Drug Development and Computational Chemistry

To enable precision therapeutics through multimodal representation learning across chemical, protein, and biological spaces. This includes AffinityNet, a multimodal chemical foundation model that aligns small molecules, protein sequences, functional domains, and patent literature into a shared latent space for drug-target affinity prediction, molecular generation, and drug repurposing. Trained on binding data, AffinityNet achieves state-of-the-art generalization and enables scaffold-level molecular reasoning across over 11,000 post-Phase I drugs. Our modular approach targets specific disease pathways — neuroinflammation, lipid dysregulation, cholesterol transport — as reusable therapeutic building blocks that can be recombined across disorders and patients, combined with patient-derived brain organoid systems for functional validation and agentic AI pipelines (SPHINX) for autonomous therapeutic prioritization.
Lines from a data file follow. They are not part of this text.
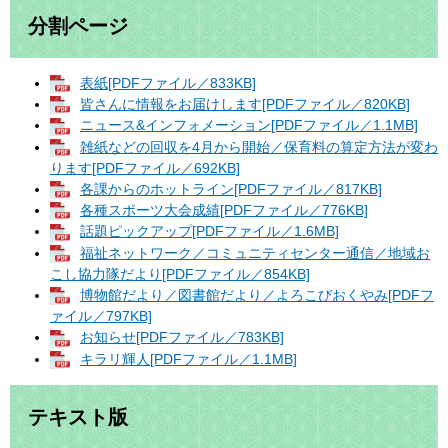
分割ページ
表紙[PDFファイル／833KB]
皆さんに情報をお届けします[PDFファイル／820KB]
ニュース&インフォメーション[PDFファイル／1.1MB]
雑紙などの回収を4月から開始／保育料の算定方法が変わ
ります[PDFファイル／692KB]
各課からのホットライン[PDFファイル／817KB]
各種スポーツ大会成績[PDFファイル／776KB]
話題ピックアップ[PDFファイル／1.6MB]
福祉ネットワーク／コミュニティセンター通信／地域お
こし協力隊だより[PDFファイル／854KB]
博物館だより／図書館だより／よろこびおくやみ[PDFフ
ァイル／797KB]
お知らせ[PDFファイル／783KB]
キラリ輝人[PDFファイル／1.1MB]
テキスト版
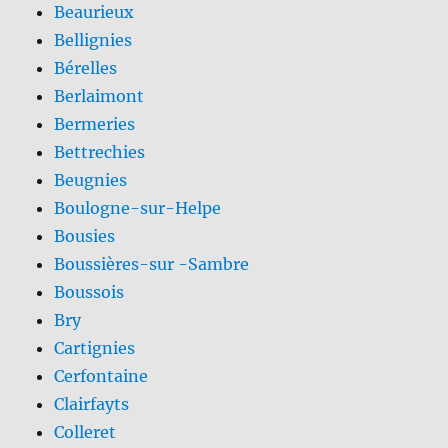
Beaurieux
Bellignies
Bérelles
Berlaimont
Bermeries
Bettrechies
Beugnies
Boulogne-sur-Helpe
Bousies
Boussières-sur -Sambre
Boussois
Bry
Cartignies
Cerfontaine
Clairfayts
Colleret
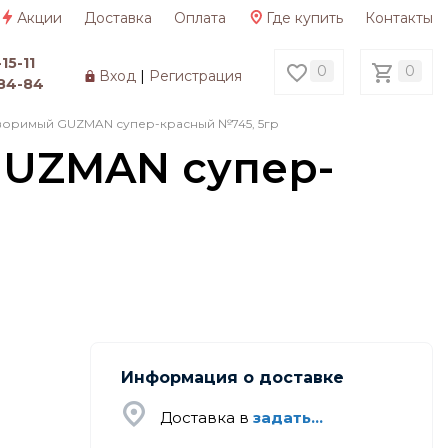
Акции
Доставка
Оплата
Где купить
Контакты
15-11
0
0
Вход
|
Регистрация
84-84
воримый GUZMAN супер-красный №745, 5гр
GUZMAN супер-
Информация о доставке
Доставка в
задать...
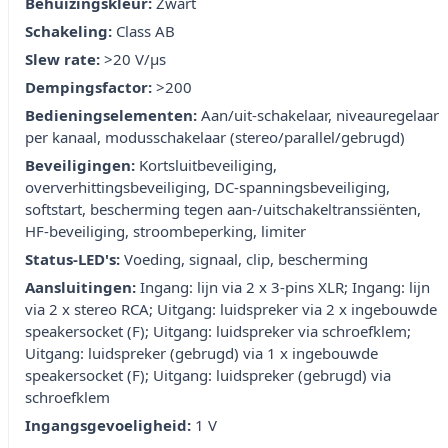
Behuizingskleur:
Zwart
Schakeling:
Class AB
Slew rate:
>20 V/µs
Dempingsfactor:
>200
Bedieningselementen:
Aan/uit-schakelaar, niveauregelaar
per kanaal, modusschakelaar (stereo/parallel/gebrugd)
Beveiligingen:
Kortsluitbeveiliging,
oververhittingsbeveiliging, DC-spanningsbeveiliging,
softstart, bescherming tegen aan-/uitschakeltranssiënten,
HF-beveiliging, stroombeperking, limiter
Status-LED's:
Voeding, signaal, clip, bescherming
Aansluitingen:
Ingang: lijn via 2 x 3-pins XLR; Ingang: lijn
via 2 x stereo RCA; Uitgang: luidspreker via 2 x ingebouwde
speakersocket (F); Uitgang: luidspreker via schroefklem;
Uitgang: luidspreker (gebrugd) via 1 x ingebouwde
speakersocket (F); Uitgang: luidspreker (gebrugd) via
schroefklem
Ingangsgevoeligheid:
1 V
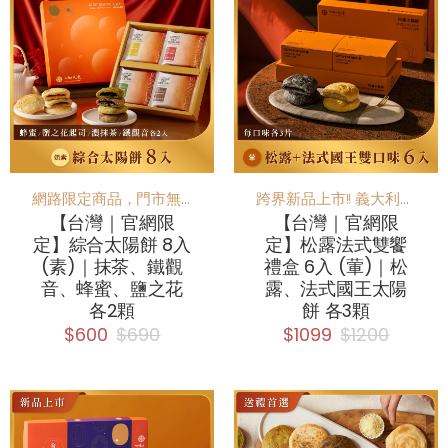
網路限定商品，門市無販售
跨界新品上市!! 義大利頂級URBANI松露
【台灣｜官網限
【台灣｜官網限
定】綜合太陽餅 8入
定】松露法式雙饗
(素)｜抹茶、鐵觀
禮盒 6入 (葷)｜松
音、蜂蜜、鹽之花
露、法式國王太陽
各2顆
餅 各3顆
$600
$690
$1099
$1200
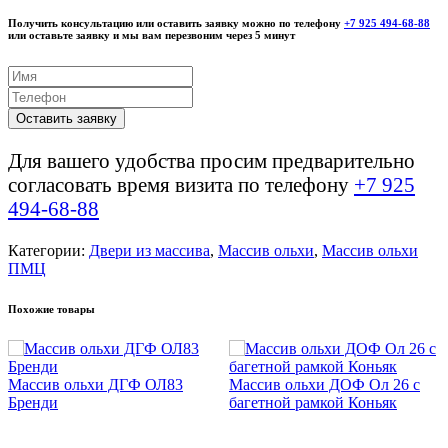
Получить консультацию или оставить заявку можно по телефону
+7 925 494-68-88
или оставьте заявку и мы вам перезвоним через 5 минут
Оставить заявку
Для вашего удобства просим предварительно
согласовать время визита по телефону
+7 925
494-68-88
Категории:
Двери из массива
,
Массив ольхи
,
Массив ольхи
ПМЦ
Похожие товары
Массив ольхи ДГФ ОЛ83
Массив ольхи ДОФ Ол 26 с
Бренди
багетной рамкой Коньяк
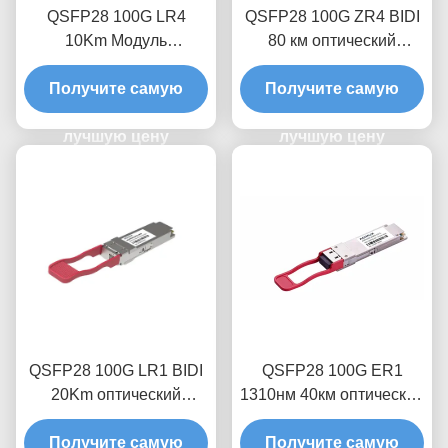
QSFP28 100G LR4
QSFP28 100G ZR4 BIDI
10Km Модуль
80 км оптический
оптического
трансиверный модуль
приемопередатчика
Получите самую
Получите самую
лучшую цену
лучшую цену
QSFP28 100G LR1 BIDI
QSFP28 100G ER1
20Km оптический
1310нм 40км оптический
модуль
трансиверный модуль
приемопередатчика
Получите самую
Получите самую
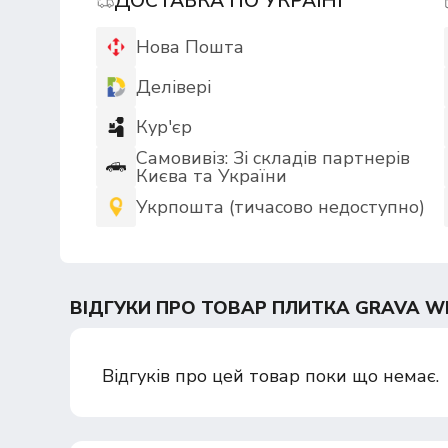
ДОСТАВКА ПО УКРАЇНІ
Нова Пошта
Делівері
Кур'єр
Самовивіз: Зі складів партнерів
Києва та України
Укрпошта (тичасово недоступно)
ВІДГУКИ ПРО ТОВАР ПЛИТКА GRAVA WH
Відгуків про цей товар поки що немає.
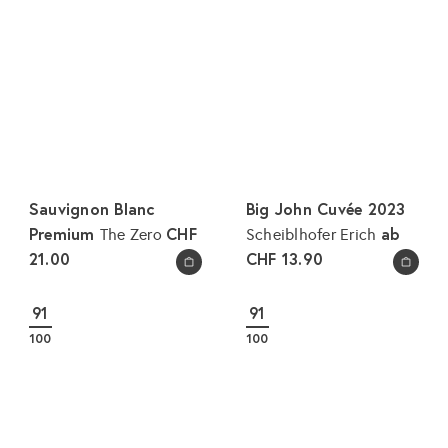
Sauvignon Blanc
Big John Cuvée 2023
Premium
CHF
ab
The Zero
Scheiblhofer Erich
21.00
CHF 13.90
In den Warenkorb legen
In den Warenkorb legen
91
91
100
100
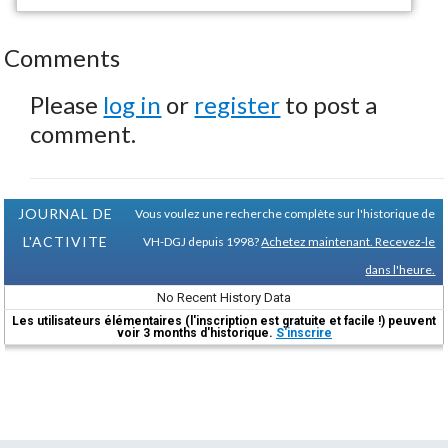
Comments
Please
log in
or
register
to post a
comment.
JOURNAL DE
Vous voulez une recherche complète sur l'historique de
L'ACTIVITE
VH-DGJ depuis 1998?
Achetez maintenant. Recevez-le
dans l'heure.
No Recent History Data
Les utilisateurs élémentaires (l'inscription est gratuite et facile !) peuvent
voir 3 months d'historique.
S'inscrire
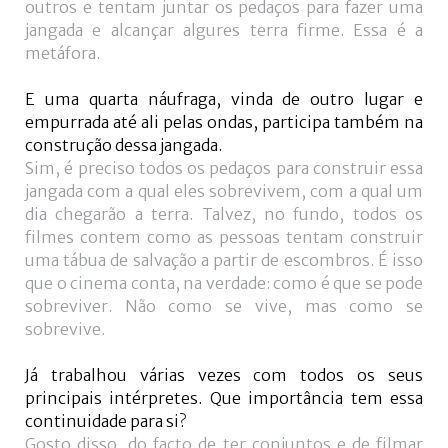
outros e tentam juntar os pedaços para fazer uma
jangada e alcançar algures terra
firme. Essa é a
metáfora.
E uma quarta náufraga, vinda de outro lugar e
empurrada até ali pelas ondas, participa também na
construção dessa jangada.
Sim, é preciso todos os pedaços para construir essa
jangada com a qual eles sobrevivem, com a qual um
dia chegarão a terra. Talvez, no fundo, todos os
filmes contem como as pessoas tentam construir
uma tábua de salvação a partir de escombros. É isso
que o cinema conta, na verdade: como é que se pode
sobreviver. Não como se vive, mas como se
sobrevive.
Já trabalhou várias vezes com todos os seus
principais intérpretes. Que importância tem essa
continuidade para si?
Gosto disso, do facto de ter conjuntos e de filmar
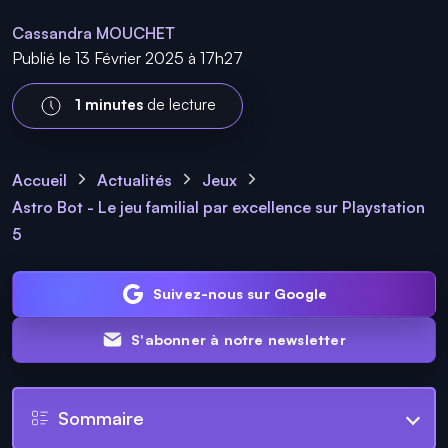
Cassandra MOUCHET
Publié le 13 Février 2025 à 17h27
1 minutes
de lecture
Accueil
Actualités
Jeux
Astro Bot - Le jeu familial par excellence sur Playstation
5
Suivez-nous sur Google
S'abonner à notre newsletter
Sommaire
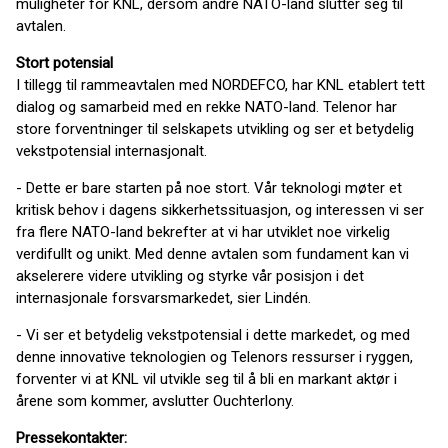
muligheter for KNL, dersom andre NATO-land slutter seg til
avtalen.
Stort potensial
I tillegg til rammeavtalen med NORDEFCO, har KNL etablert tett
dialog og samarbeid med en rekke NATO-land. Telenor har
store forventninger til selskapets utvikling og ser et betydelig
vekstpotensial internasjonalt.
- Dette er bare starten på noe stort. Vår teknologi møter et
kritisk behov i dagens sikkerhetssituasjon, og interessen vi ser
fra flere NATO-land bekrefter at vi har utviklet noe virkelig
verdifullt og unikt. Med denne avtalen som fundament kan vi
akselerere videre utvikling og styrke vår posisjon i det
internasjonale forsvarsmarkedet, sier Lindén.
- Vi ser et betydelig vekstpotensial i dette markedet, og med
denne innovative teknologien og Telenors ressurser i ryggen,
forventer vi at KNL vil utvikle seg til å bli en markant aktør i
årene som kommer, avslutter Ouchterlony.
Pressekontakter:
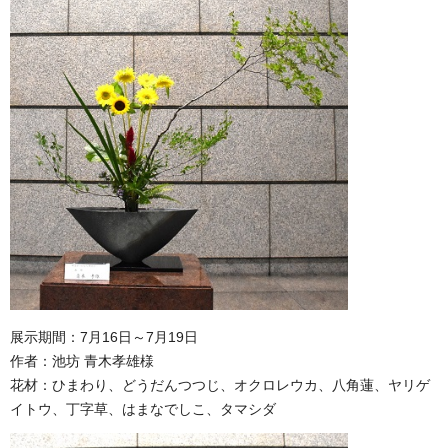
展示期間：7月16日～7月19日
作者：池坊 青木孝雄様
花材：ひまわり、どうだんつつじ、オクロレウカ、八角蓮、ヤリゲ
イトウ、丁字草、はまなでしこ、タマシダ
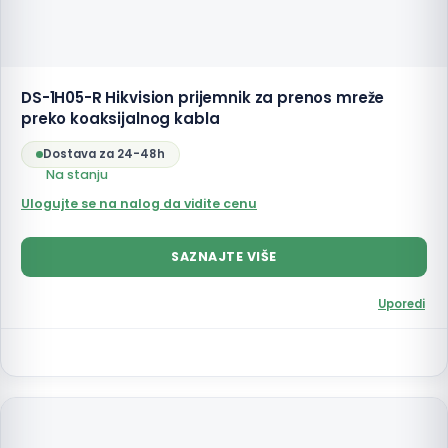
DS-1H05-R Hikvision prijemnik za prenos mreže
preko koaksijalnog kabla
Dostava za 24-48h
Na stanju
Ulogujte se na nalog da vidite cenu
SAZNAJTE VIŠE
Uporedi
Disease Circuitry and Single-Cell Genomics

To understand the cellular and molecular basis of complex disease at single-cell resolution. This includes the development of Cell-Projected Phenotypes (CPP), a framework for mapping donor-level clinical variables onto

individual cells, revealing intra-individual heterogeneity in disease manifestation. Applied to 3.4 million cells from nearly 600 Alzheimer’s disease donors, CPP uncovers disease subtypes with distinct cognitive trajectories, identifies cell-type-specific axes of transcriptional dysregulation, and dramatically amplifies detection of disease-associated genes and metabolic alterations compared to traditional case-control analyses. Extends to the role of sex, hormone therapy, and environmental factors in modulating disease trajectories across cell types and brain regions.

AI Deployment Across Science and Industry

To apply joint multimodal representation learning and cognitive cartography across diverse knowledge domains. In real estate, we encode locations in semantic space integrating demographics, mobility, commercial ecology, and street connectivity, revealing analog locations across the globe and the deep drivers of success. In enterprise intelligence, we map organizational knowledge — contracts, decisions, competitive landscapes — into navigable spaces where gaps and opportunities emerge from the structure of the data. In scientific discovery, we deploy SPHINX, a multi-agent system that autonomously conducts literature synthesis, hypothesis generation, data analysis, in-silico experimentation, and wet-lab recommendation, integrated with Mantis for transparent agentic reasoning at scale.